Isaac is excellent, as per usual; his Nathan is a drunkard and a mind-fucker, and Isaac gives him all the arrogant gravitas of a tin god. Vikander is also quite good, infusing Ava with a personality that is at once sympathetic, sensual and vaguely disquieting. (And as a visual effect, Ava is a marvel.) Gleeson is well cast as a sort of everyman and audience surrogate, although since we know so little about him, it's a little difficult to care too much about him. (As stated, the movie starts so quickly that we don't get to establish who Caleb actually is before he's thrust into this situation.)

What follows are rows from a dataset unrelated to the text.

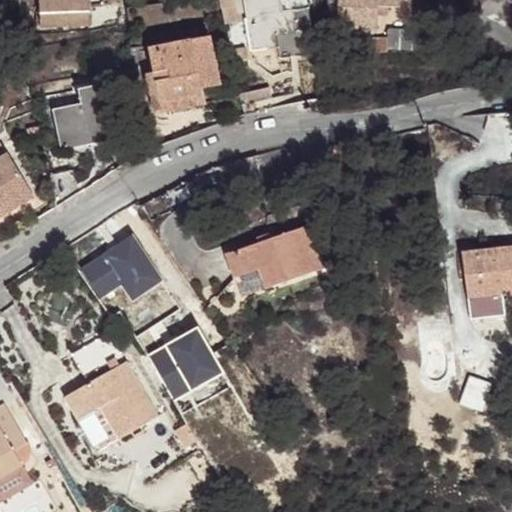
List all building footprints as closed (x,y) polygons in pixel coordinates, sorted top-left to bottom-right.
[(82,0),(31,0),(32,18),(29,18),(30,32),(83,31),(82,0)] [(112,0),(95,0),(96,9),(113,8),(112,0)] [(331,0),(332,3),(330,3),(322,2),(320,21),(331,21),(330,33),(369,34),(370,19),(370,11),(379,12),(392,12),(393,0),(331,0)] [(255,20),(240,22),(244,53),(306,44),(302,13),(277,16),(276,10),(254,13),(255,20)] [(370,11),(370,19),(379,20),(379,12),(370,11)] [(380,34),(380,43),(380,55),(415,56),(429,50),(415,34),(380,34)] [(205,41),(186,45),(187,51),(206,47),(205,41)] [(380,55),(380,43),(369,42),(369,57),(380,57),(380,55)] [(186,45),(149,52),(154,76),(156,86),(149,88),(154,109),(198,100),(197,94),(216,89),(206,47),(187,51),(186,45)] [(154,76),(149,52),(141,54),(146,77),(154,76)] [(156,86),(154,76),(146,77),(138,79),(147,120),(200,109),(198,100),(154,109),(149,88),(156,86)] [(82,135),(108,130),(100,88),(72,94),(75,108),(46,114),(55,154),(84,149),(82,135)] [(111,143),(108,130),(82,135),(84,149),(111,143)] [(339,149),(323,151),(325,161),(340,160),(339,149)] [(0,218),(28,201),(2,158),(0,159),(0,218)] [(314,274),(310,259),(301,232),(266,243),(252,248),(218,260),(226,283),(251,274),(258,293),(314,274)] [(250,242),(252,248),(266,243),(264,237),(250,242)] [(511,251),(454,258),(462,322),(486,319),(484,300),(495,299),(495,293),(511,291),(511,251)] [(332,268),(330,252),(310,259),(314,274),(332,268)] [(157,350),(146,331),(132,339),(144,358),(157,350)] [(105,374),(112,369),(108,362),(100,367),(105,374)] [(112,443),(151,420),(141,404),(119,365),(112,369),(105,374),(57,402),(71,424),(85,416),(94,411),(112,443)] [(477,385),(451,389),(454,408),(471,414),(477,385)] [(0,478),(15,469),(7,455),(22,447),(0,410),(0,478)] [(104,448),(112,443),(94,411),(85,416),(104,448)] [(190,445),(180,428),(170,435),(179,451),(190,445)] [(0,495),(23,482),(15,469),(0,478),(0,495)]
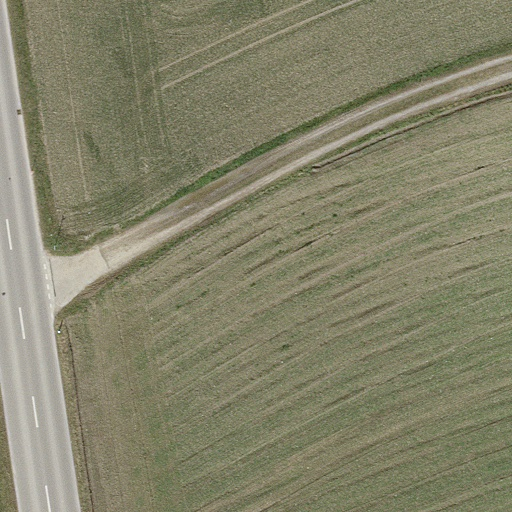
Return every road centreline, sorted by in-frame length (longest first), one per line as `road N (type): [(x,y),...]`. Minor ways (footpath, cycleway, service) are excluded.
road 1 (track): [(24,316),(364,141),(511,90)]
road 2 (tertiary): [(0,148),(53,511)]
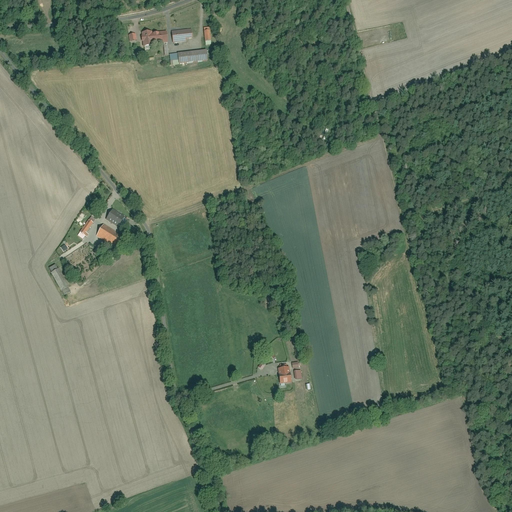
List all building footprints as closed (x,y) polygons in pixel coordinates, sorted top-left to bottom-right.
[(208,27),(201,28),(202,42),(209,42),(208,27)] [(195,30),(173,32),(173,43),(187,42),(187,39),(196,38),(195,30)] [(152,32),(141,33),(143,48),(151,47),(151,44),(168,42),(167,32),(152,34),(152,32)] [(207,50),(169,55),(171,67),(209,62),(207,50)] [(110,205),(103,216),(115,224),(122,213),(110,205)] [(91,220),(86,216),(77,228),(82,232),(91,220)] [(98,220),(92,232),(114,244),(120,233),(98,220)] [(97,247),(89,239),(85,242),(94,250),(97,247)] [(69,287),(53,262),(44,267),(59,292),(69,287)] [(264,355),(269,361),(275,357),(269,351),(264,355)] [(285,373),(284,362),(273,363),(274,377),(277,376),(278,385),(290,384),(289,373),(285,373)]
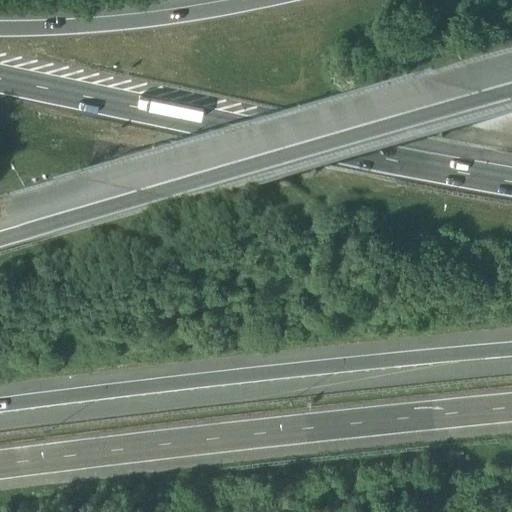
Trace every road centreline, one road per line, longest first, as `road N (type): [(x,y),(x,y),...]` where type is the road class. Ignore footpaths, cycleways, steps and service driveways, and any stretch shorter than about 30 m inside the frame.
road 1 (motorway): [(511,88),(0,234)]
road 2 (motorway): [(511,182),(0,79)]
road 3 (motorway): [(511,350),(0,407)]
road 4 (motorway): [(230,0),(0,25)]
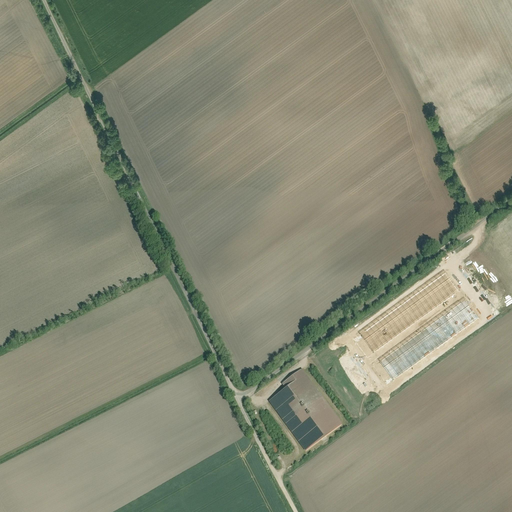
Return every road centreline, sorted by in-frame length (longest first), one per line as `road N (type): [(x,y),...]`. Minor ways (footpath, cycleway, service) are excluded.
road 1 (unclassified): [(237,397),(43,0)]
road 2 (unclassified): [(237,397),(511,206)]
road 3 (track): [(293,511),(237,397)]
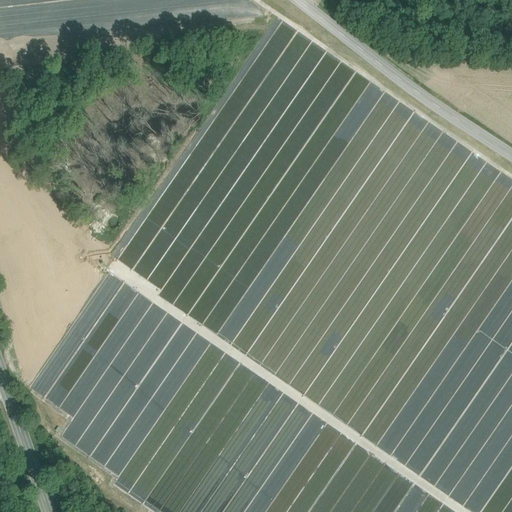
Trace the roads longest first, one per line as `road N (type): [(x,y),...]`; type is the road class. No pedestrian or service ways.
road 1 (unclassified): [(511,155),(294,0)]
road 2 (secondary): [(48,511),(0,373)]
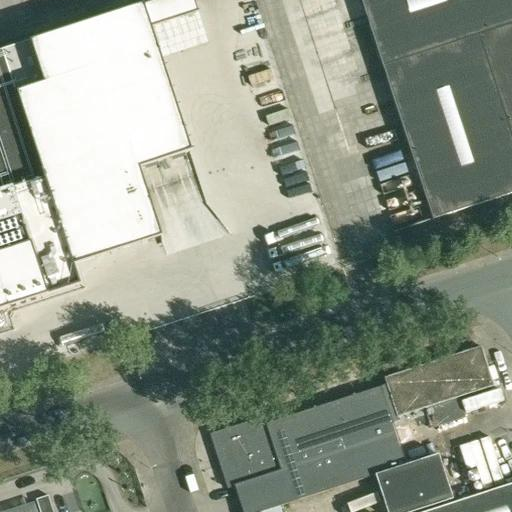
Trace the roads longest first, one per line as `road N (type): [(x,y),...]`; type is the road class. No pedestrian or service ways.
road 1 (unclassified): [(503,273),(142,392)]
road 2 (unclassified): [(142,392),(0,438)]
road 3 (unclassified): [(182,511),(142,392)]
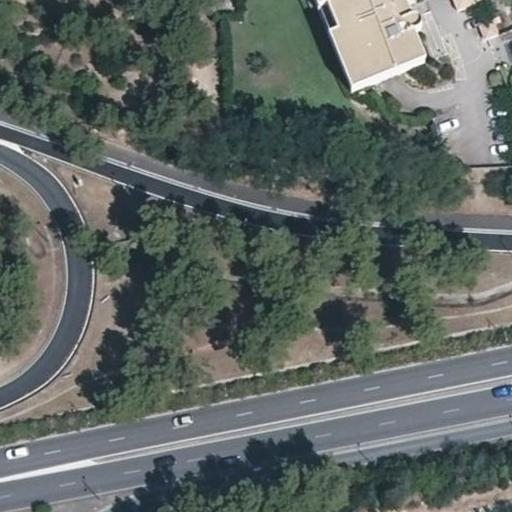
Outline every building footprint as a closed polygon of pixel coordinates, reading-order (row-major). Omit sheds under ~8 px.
[(331,6),(328,0),(314,0),(319,11),(331,6)] [(328,0),(331,6),(344,35),(355,62),(367,91),(428,65),(417,38),(425,34),(427,33),(429,30),(429,26),(427,23),(425,21),(423,20),(419,21),(411,24),(405,11),(400,0),(328,0)] [(416,6),(412,0),(400,0),(405,11),(416,6)] [(446,0),(452,12),(479,1),(478,0),(446,0)] [(344,35),(331,6),(319,11),(331,41),(344,35)] [(474,27),(480,41),(493,35),(487,21),(474,27)] [(355,62),(344,35),(331,41),(355,96),(367,91),(355,62)]
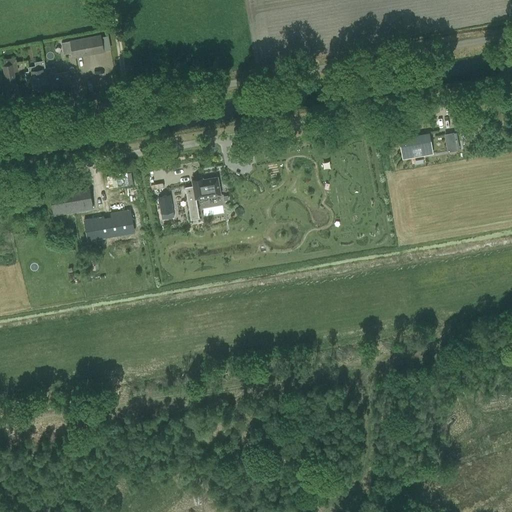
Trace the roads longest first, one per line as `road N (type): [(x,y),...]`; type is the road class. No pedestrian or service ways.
road 1 (unclassified): [(0,178),(511,87)]
road 2 (unclassified): [(0,124),(511,36)]
road 3 (track): [(0,420),(401,351),(433,332)]
road 4 (track): [(339,511),(367,459),(357,358)]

So what's holding EX MACHINA back for me? I didn't care for the ending much, which seems a little more derivative than what's come before it. While falling short of being considered a "twist ending," it's a bit more predictable than I'm sure Garland would have liked, concluding the movie on a ho-hum beat rather than something more exciting or thought-provoking. The film's overall aesthetic is analytical and cerebral; some might say Kubrickian. It's hard to explain why, but I left it feeling nothing much at all. That could change on a second or third viewing - and I do intend to see it again - but for now EX MACHINA will have to settle for being merely good when it hints at being great. Still, I'll take good any day of the week, so you can definitely consider this a recommendation, especially for appreciators of brainy science-fiction.